--- begin ---
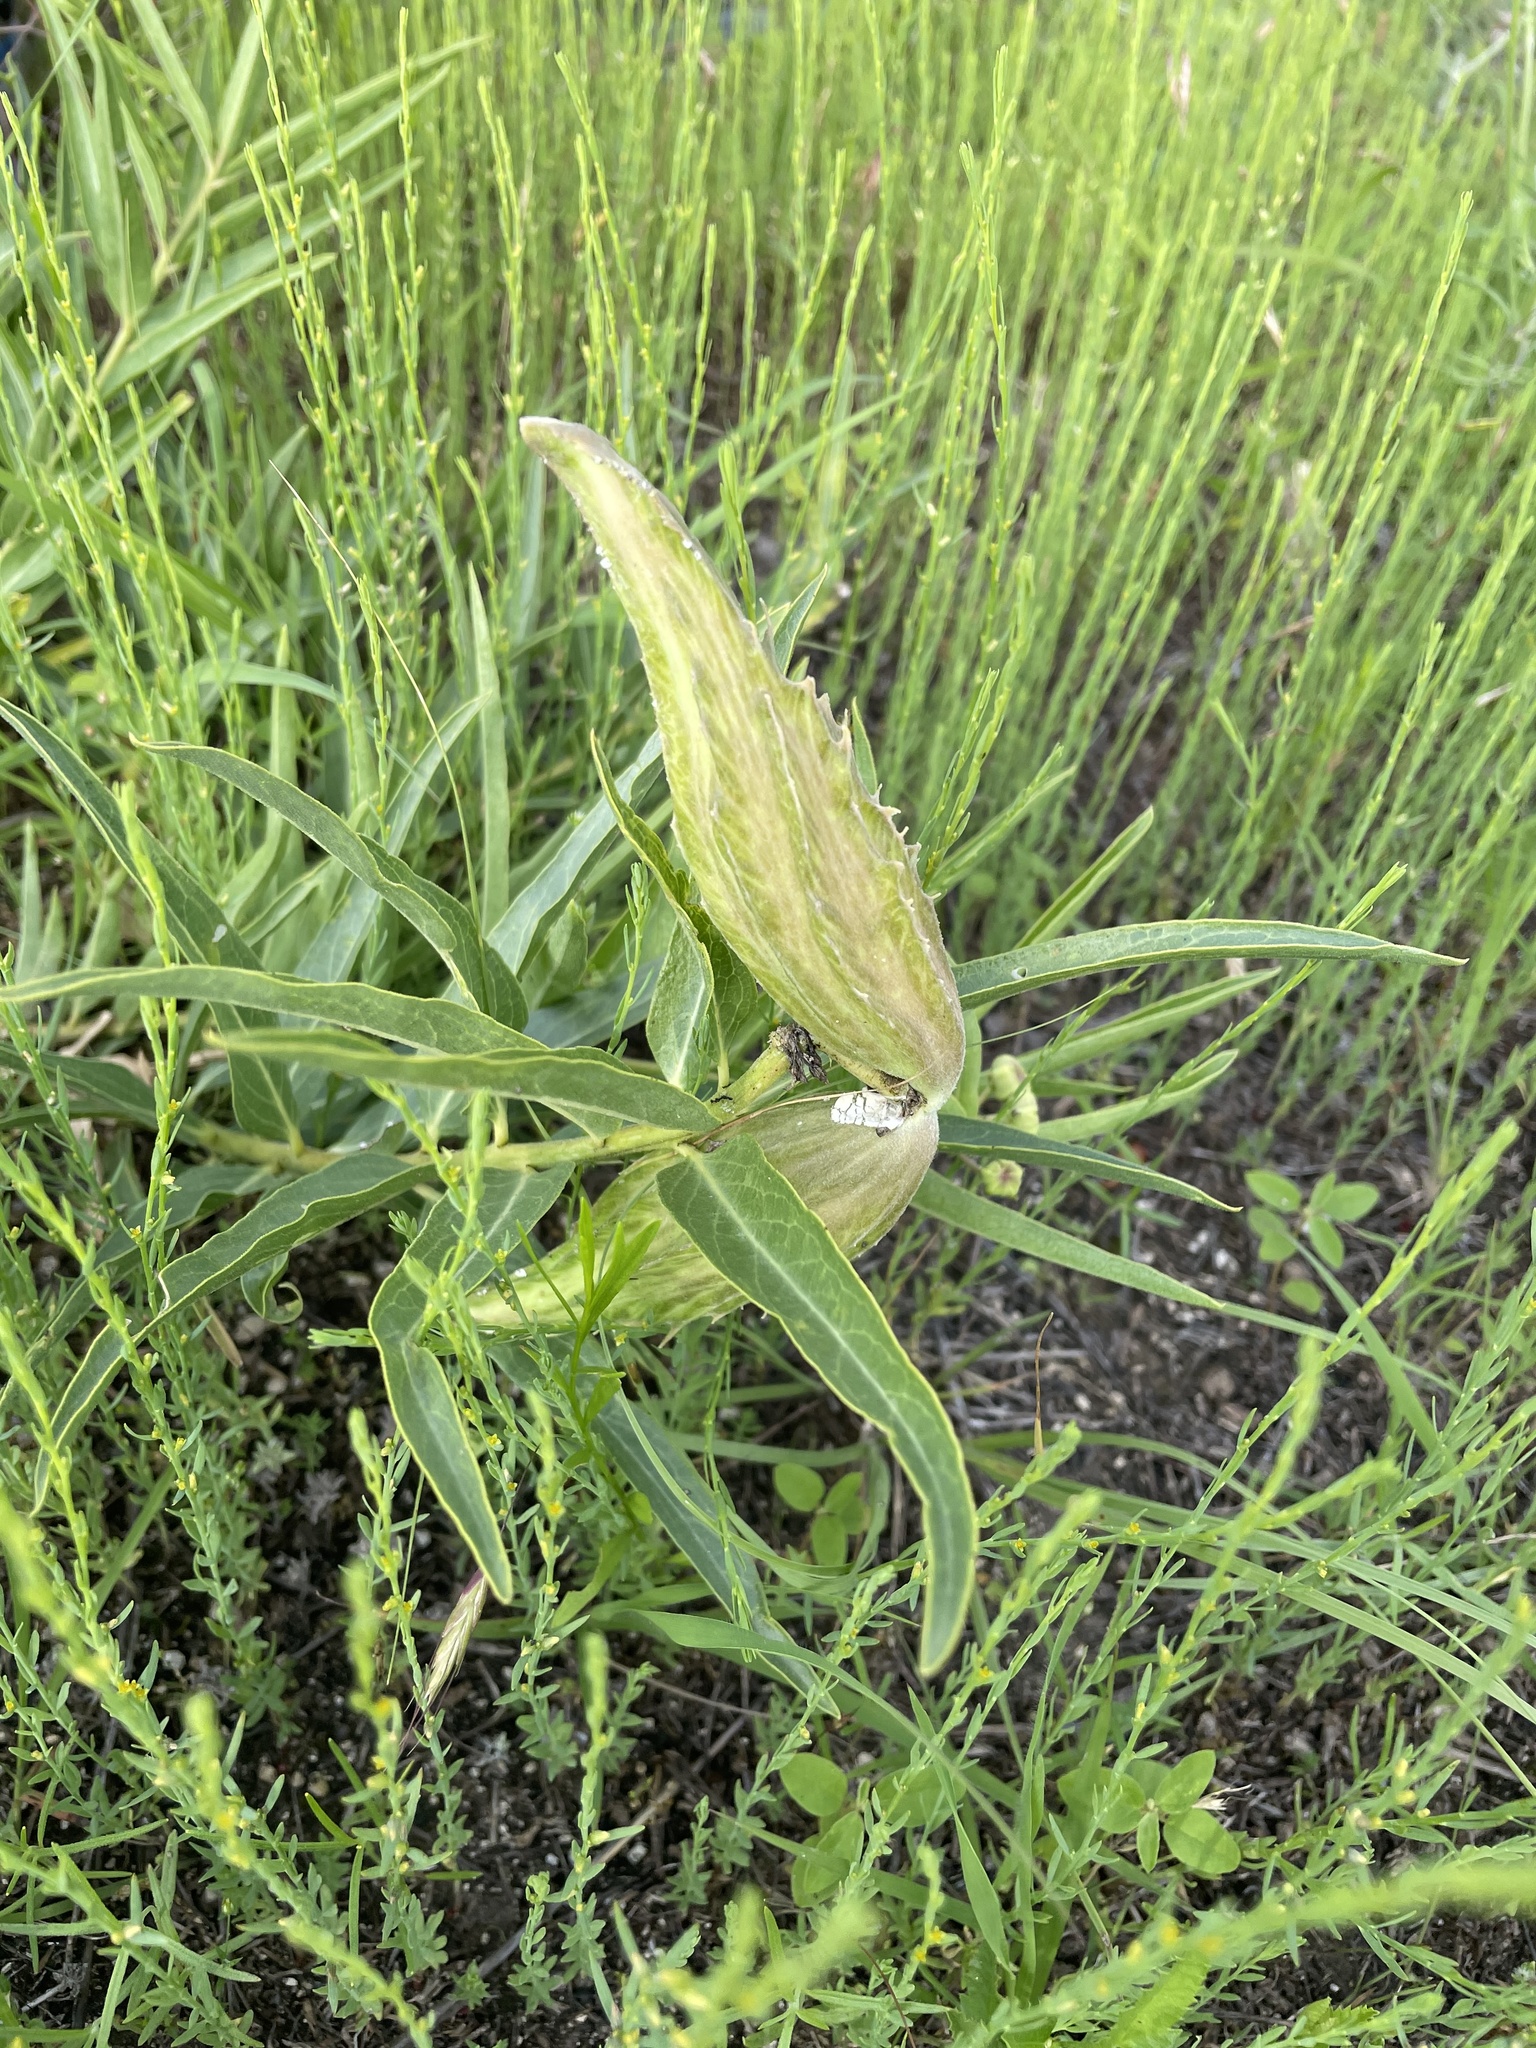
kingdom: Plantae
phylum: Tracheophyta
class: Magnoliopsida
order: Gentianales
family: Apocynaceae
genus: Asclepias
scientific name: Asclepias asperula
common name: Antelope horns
--- end ---
--- begin ---
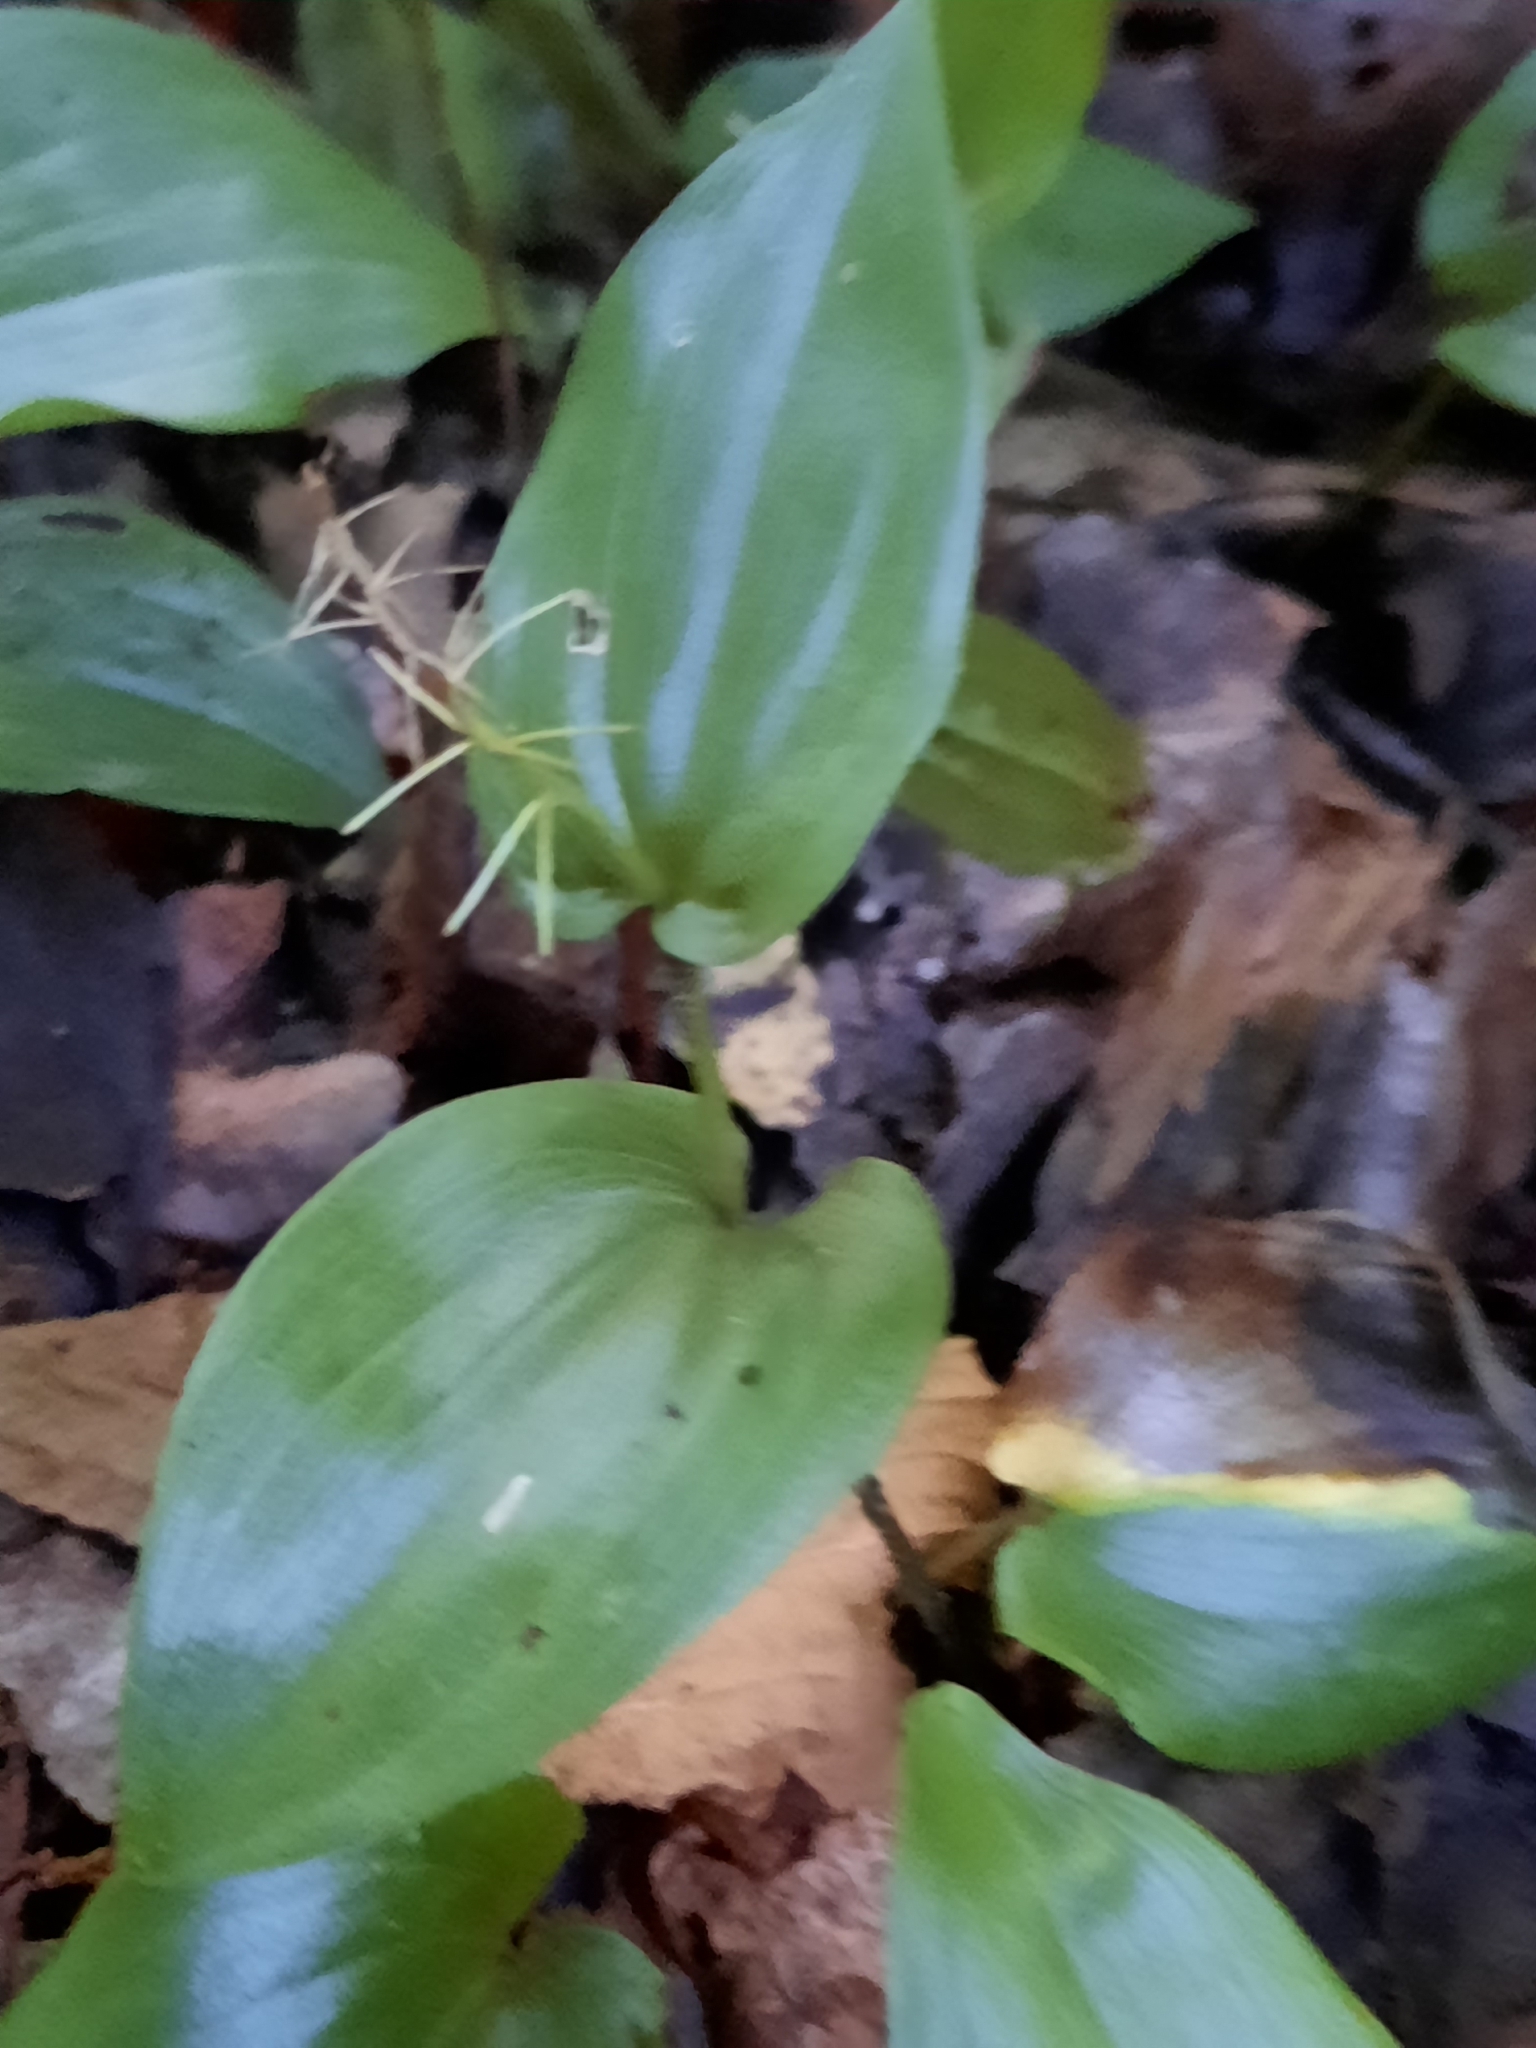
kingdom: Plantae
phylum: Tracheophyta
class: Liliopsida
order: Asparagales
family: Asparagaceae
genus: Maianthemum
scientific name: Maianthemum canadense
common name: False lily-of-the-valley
--- end ---
REQUIREMENTS: Reproduce the data word for word, from the line containing "order: Asparagales" through the line containing "common name: False lily-of-the-valley".

OUTPUT BELOW:
order: Asparagales
family: Asparagaceae
genus: Maianthemum
scientific name: Maianthemum canadense
common name: False lily-of-the-valley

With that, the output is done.